From the data below, return only the lines from the one with "left eye: (162, 105)" through the one with "nose: (297, 98)", exact and inclusive, with pictures left out.

### Pose estimation data

__________________________________________________

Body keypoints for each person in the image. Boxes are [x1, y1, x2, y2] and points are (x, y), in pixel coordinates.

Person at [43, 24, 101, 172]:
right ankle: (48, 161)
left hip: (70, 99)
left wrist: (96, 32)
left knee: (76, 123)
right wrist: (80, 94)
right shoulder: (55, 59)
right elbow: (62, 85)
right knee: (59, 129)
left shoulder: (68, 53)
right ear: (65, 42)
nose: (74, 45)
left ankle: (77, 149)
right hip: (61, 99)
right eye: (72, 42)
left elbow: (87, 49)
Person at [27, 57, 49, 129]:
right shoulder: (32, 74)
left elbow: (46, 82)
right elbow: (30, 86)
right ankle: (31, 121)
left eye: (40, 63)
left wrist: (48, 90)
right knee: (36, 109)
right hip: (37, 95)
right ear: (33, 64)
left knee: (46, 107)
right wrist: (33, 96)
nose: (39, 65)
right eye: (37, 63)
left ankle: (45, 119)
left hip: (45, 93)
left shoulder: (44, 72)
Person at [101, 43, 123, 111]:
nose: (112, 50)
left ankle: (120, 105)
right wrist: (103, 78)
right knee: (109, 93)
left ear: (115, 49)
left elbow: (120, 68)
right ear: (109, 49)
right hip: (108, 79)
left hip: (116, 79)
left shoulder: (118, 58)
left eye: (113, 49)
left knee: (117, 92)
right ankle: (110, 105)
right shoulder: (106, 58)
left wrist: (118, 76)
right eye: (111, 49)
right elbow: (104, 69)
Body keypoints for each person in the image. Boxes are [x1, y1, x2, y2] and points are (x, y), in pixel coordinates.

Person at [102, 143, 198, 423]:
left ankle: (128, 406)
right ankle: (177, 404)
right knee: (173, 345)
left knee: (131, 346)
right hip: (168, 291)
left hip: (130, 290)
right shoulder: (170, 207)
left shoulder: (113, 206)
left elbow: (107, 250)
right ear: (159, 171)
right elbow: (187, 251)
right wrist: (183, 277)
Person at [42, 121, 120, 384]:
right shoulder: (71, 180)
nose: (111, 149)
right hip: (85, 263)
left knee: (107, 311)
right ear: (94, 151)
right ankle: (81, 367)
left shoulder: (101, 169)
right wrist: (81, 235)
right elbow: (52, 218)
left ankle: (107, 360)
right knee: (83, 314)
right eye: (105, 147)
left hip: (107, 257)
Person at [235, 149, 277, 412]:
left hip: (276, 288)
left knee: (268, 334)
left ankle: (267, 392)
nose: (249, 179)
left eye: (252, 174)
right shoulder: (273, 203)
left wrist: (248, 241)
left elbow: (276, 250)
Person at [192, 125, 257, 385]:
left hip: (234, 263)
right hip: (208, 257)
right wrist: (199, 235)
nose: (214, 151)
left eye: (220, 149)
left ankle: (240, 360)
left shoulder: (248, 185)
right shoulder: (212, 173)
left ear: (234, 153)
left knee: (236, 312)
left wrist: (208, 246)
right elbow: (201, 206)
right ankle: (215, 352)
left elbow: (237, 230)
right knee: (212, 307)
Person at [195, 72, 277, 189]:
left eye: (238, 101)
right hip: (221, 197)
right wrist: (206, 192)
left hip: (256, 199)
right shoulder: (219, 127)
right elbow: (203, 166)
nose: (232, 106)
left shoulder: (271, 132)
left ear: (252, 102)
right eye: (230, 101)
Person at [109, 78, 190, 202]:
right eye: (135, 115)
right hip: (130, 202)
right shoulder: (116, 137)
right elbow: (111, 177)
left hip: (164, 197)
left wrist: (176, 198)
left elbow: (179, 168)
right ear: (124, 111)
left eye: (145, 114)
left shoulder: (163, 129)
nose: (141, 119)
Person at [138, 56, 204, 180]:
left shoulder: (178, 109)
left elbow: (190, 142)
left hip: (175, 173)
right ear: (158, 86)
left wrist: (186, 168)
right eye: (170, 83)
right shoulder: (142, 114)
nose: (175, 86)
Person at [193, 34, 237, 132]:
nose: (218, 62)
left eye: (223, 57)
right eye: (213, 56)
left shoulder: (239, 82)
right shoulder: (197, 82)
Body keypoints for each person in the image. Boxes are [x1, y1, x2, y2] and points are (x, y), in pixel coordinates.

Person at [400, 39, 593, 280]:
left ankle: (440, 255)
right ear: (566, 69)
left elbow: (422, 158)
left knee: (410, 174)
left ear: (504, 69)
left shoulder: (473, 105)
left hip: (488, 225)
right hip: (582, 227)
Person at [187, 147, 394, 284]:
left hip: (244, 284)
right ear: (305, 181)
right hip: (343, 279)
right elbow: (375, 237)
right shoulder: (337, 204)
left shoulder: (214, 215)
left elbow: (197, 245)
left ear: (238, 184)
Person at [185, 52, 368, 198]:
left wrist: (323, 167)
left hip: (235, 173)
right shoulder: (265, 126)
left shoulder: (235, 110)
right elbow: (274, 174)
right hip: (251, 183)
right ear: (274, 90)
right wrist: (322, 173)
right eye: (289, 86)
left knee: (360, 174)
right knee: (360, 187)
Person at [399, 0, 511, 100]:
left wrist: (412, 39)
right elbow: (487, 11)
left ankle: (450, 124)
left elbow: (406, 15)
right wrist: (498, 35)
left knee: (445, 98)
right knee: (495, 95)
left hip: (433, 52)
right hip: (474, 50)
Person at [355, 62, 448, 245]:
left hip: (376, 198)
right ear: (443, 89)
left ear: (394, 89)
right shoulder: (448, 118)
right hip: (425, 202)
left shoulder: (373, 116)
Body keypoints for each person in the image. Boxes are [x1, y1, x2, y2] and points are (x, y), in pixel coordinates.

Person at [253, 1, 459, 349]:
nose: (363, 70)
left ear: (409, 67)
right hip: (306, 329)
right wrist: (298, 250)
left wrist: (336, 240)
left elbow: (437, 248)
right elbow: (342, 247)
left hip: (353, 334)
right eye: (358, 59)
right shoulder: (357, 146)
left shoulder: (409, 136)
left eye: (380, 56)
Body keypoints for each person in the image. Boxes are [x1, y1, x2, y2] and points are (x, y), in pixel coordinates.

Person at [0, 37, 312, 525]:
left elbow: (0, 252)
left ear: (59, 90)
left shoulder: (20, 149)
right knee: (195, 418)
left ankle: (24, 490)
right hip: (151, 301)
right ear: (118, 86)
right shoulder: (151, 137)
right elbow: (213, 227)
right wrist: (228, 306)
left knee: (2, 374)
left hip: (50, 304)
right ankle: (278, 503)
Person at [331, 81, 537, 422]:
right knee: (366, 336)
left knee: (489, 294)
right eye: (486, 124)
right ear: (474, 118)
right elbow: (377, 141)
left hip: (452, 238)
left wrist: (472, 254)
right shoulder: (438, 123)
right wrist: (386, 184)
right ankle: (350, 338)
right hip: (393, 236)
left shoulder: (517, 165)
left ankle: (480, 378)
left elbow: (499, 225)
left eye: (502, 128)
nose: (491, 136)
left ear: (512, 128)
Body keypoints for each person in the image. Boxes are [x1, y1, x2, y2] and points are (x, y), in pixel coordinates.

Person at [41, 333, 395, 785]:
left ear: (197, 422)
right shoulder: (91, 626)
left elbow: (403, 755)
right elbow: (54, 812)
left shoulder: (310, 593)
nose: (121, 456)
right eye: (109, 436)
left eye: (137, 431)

__________________________________________________

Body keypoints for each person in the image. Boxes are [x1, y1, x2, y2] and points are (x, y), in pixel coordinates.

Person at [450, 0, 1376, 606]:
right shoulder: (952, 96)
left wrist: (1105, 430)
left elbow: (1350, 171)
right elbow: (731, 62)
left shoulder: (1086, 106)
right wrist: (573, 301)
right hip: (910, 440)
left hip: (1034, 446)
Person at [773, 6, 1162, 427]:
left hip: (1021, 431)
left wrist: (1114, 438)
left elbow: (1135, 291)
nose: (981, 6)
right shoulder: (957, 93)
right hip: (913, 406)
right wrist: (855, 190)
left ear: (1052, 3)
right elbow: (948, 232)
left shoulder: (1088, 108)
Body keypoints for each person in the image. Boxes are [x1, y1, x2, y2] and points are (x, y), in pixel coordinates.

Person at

__________________________________________________

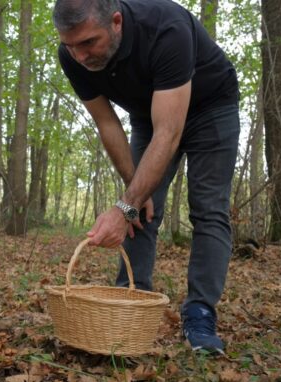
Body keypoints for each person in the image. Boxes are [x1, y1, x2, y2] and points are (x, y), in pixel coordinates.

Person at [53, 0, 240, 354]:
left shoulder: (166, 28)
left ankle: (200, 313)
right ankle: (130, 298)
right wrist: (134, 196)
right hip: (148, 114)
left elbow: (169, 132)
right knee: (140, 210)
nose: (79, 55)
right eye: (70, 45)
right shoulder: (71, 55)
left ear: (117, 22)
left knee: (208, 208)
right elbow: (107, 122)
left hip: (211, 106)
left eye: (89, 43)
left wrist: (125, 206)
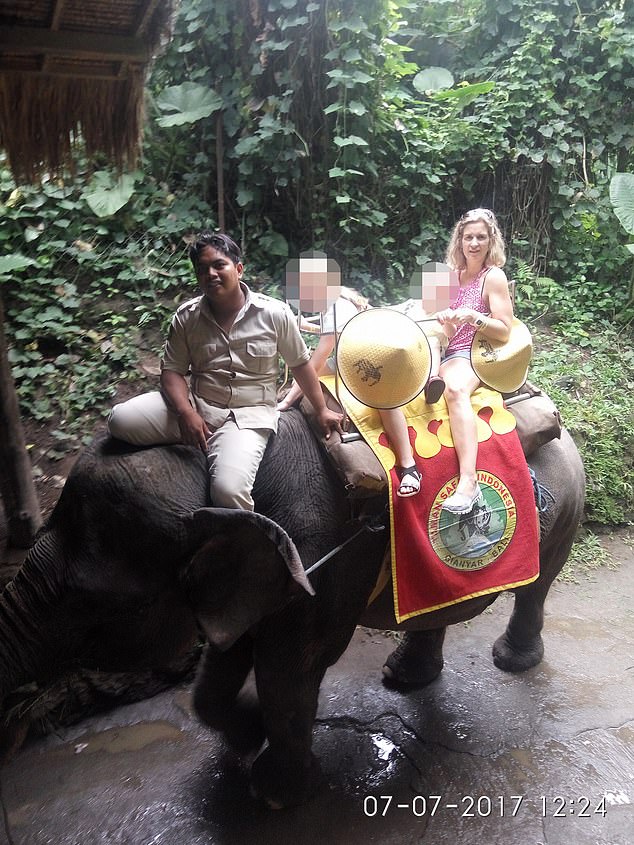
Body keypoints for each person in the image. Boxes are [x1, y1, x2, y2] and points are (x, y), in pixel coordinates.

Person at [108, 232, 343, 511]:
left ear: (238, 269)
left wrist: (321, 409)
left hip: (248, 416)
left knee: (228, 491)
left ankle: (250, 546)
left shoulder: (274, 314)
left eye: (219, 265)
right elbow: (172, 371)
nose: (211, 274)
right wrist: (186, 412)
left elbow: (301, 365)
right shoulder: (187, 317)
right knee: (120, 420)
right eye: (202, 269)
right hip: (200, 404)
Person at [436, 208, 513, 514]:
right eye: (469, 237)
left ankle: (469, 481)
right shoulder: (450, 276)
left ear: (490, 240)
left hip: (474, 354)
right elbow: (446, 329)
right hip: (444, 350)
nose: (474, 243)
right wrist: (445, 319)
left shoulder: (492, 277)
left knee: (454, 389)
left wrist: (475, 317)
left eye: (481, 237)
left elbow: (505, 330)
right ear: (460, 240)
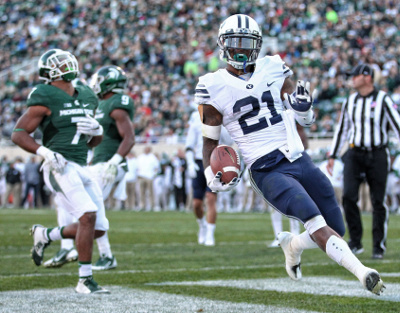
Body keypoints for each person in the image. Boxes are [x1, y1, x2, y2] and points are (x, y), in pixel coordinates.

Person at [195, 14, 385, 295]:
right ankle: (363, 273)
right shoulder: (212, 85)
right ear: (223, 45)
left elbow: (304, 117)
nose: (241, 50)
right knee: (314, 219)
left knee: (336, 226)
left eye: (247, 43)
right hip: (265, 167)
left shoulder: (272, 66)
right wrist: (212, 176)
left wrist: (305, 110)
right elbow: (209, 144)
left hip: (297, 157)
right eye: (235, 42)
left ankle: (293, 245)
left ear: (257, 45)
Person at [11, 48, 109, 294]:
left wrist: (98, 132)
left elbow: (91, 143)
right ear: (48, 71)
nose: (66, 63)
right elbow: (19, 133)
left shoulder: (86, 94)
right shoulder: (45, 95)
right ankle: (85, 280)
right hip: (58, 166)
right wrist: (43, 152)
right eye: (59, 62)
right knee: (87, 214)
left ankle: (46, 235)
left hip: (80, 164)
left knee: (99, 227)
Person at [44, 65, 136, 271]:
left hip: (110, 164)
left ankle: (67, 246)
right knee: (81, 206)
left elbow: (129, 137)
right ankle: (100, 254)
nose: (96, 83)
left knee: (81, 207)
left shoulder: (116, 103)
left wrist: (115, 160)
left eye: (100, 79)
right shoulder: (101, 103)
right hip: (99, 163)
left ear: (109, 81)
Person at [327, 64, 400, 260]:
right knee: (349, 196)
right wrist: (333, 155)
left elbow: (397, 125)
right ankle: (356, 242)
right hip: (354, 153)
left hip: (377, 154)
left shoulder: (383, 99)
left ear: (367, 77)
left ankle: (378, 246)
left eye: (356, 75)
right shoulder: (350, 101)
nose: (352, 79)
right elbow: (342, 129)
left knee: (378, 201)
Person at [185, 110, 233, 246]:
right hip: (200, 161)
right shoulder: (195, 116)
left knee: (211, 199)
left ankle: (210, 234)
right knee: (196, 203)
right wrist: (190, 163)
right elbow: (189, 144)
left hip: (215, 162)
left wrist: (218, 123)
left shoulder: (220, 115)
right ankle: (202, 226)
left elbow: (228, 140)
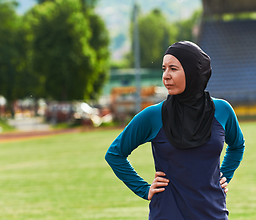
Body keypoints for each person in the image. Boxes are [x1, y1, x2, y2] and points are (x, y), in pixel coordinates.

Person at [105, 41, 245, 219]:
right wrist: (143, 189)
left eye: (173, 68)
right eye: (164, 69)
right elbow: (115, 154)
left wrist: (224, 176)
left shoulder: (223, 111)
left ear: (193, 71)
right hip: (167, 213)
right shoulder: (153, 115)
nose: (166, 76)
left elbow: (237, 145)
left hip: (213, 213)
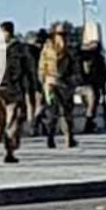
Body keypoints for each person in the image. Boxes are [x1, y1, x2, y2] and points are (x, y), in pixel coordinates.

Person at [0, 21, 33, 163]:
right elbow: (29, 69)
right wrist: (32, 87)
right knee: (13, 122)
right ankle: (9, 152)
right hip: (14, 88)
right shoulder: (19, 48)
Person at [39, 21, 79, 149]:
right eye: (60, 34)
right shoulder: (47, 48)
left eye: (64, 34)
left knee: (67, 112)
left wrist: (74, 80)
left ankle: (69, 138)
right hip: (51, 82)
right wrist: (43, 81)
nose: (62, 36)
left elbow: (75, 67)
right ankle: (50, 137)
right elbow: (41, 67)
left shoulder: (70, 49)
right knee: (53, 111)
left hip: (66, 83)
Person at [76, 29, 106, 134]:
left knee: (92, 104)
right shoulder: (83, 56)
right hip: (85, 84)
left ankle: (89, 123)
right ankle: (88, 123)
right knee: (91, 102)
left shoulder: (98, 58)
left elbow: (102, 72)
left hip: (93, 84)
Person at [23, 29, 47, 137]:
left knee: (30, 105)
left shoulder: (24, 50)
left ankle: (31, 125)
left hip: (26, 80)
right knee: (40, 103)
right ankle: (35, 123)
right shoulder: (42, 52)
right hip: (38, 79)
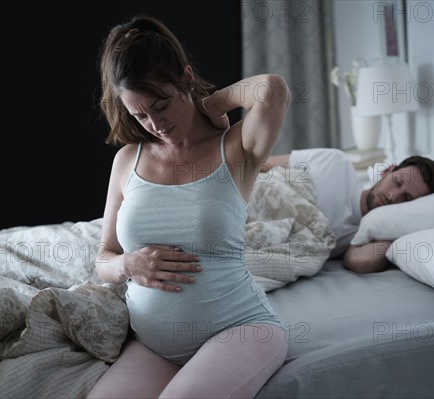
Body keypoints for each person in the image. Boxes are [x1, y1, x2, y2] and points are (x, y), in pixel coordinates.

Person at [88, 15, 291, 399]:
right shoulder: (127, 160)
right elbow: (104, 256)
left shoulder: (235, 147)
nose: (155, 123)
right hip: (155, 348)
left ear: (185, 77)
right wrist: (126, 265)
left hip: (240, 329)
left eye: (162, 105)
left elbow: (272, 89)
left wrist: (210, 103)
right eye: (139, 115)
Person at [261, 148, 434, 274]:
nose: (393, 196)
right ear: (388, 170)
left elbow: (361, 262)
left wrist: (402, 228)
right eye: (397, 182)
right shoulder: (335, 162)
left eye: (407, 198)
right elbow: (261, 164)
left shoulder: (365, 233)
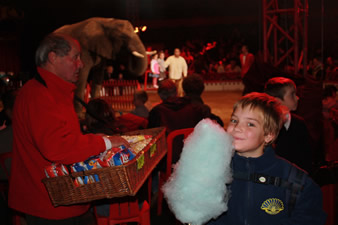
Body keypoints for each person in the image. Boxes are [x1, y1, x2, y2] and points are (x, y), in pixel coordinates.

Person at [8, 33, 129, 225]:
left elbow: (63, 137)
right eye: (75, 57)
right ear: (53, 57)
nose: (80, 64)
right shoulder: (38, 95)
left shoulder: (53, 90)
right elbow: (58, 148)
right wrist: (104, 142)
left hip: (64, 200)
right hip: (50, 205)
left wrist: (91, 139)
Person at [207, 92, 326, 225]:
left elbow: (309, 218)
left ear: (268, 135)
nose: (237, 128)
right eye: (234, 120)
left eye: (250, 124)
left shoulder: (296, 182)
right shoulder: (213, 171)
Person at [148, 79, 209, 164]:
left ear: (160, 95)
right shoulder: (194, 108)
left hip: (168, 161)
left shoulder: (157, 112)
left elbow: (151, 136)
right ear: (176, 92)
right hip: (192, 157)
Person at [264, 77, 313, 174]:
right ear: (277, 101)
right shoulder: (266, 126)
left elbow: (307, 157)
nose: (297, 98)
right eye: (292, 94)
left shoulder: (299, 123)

__________________________________________________

### ANSWER TO THE PROBLEM
left eye: (162, 105)
left elbow: (272, 89)
left wrist: (210, 103)
right eye: (139, 115)
Person at [261, 148, 434, 274]:
nose: (393, 196)
right ear: (388, 170)
left elbow: (361, 262)
left wrist: (402, 228)
right eye: (397, 182)
right shoulder: (335, 162)
left eye: (407, 198)
right elbow: (261, 164)
left shoulder: (365, 233)
Body keypoints for each person in the image. Boxes are [x1, y1, x2, y2] and points are (x, y), in pixel coordinates.

Person at [8, 33, 129, 225]:
left elbow: (63, 137)
right eye: (75, 57)
right ear: (53, 57)
nose: (80, 64)
right shoulder: (38, 95)
left shoulder: (53, 90)
right elbow: (58, 148)
right wrist: (104, 142)
left hip: (64, 200)
right hip: (50, 205)
left wrist: (91, 139)
Person at [207, 92, 326, 225]:
left elbow: (309, 218)
left ear: (268, 135)
nose: (237, 128)
right eye: (234, 120)
left eye: (250, 124)
left shoulder: (296, 182)
right shoulder: (213, 171)
Person at [148, 79, 209, 164]:
left ear: (160, 95)
right shoulder: (194, 108)
left hip: (168, 161)
left shoulder: (157, 112)
left elbow: (151, 136)
right ear: (176, 92)
right hip: (192, 157)
Person at [264, 77, 313, 174]:
right ear: (277, 101)
right shoulder: (266, 126)
left elbow: (307, 157)
nose: (297, 98)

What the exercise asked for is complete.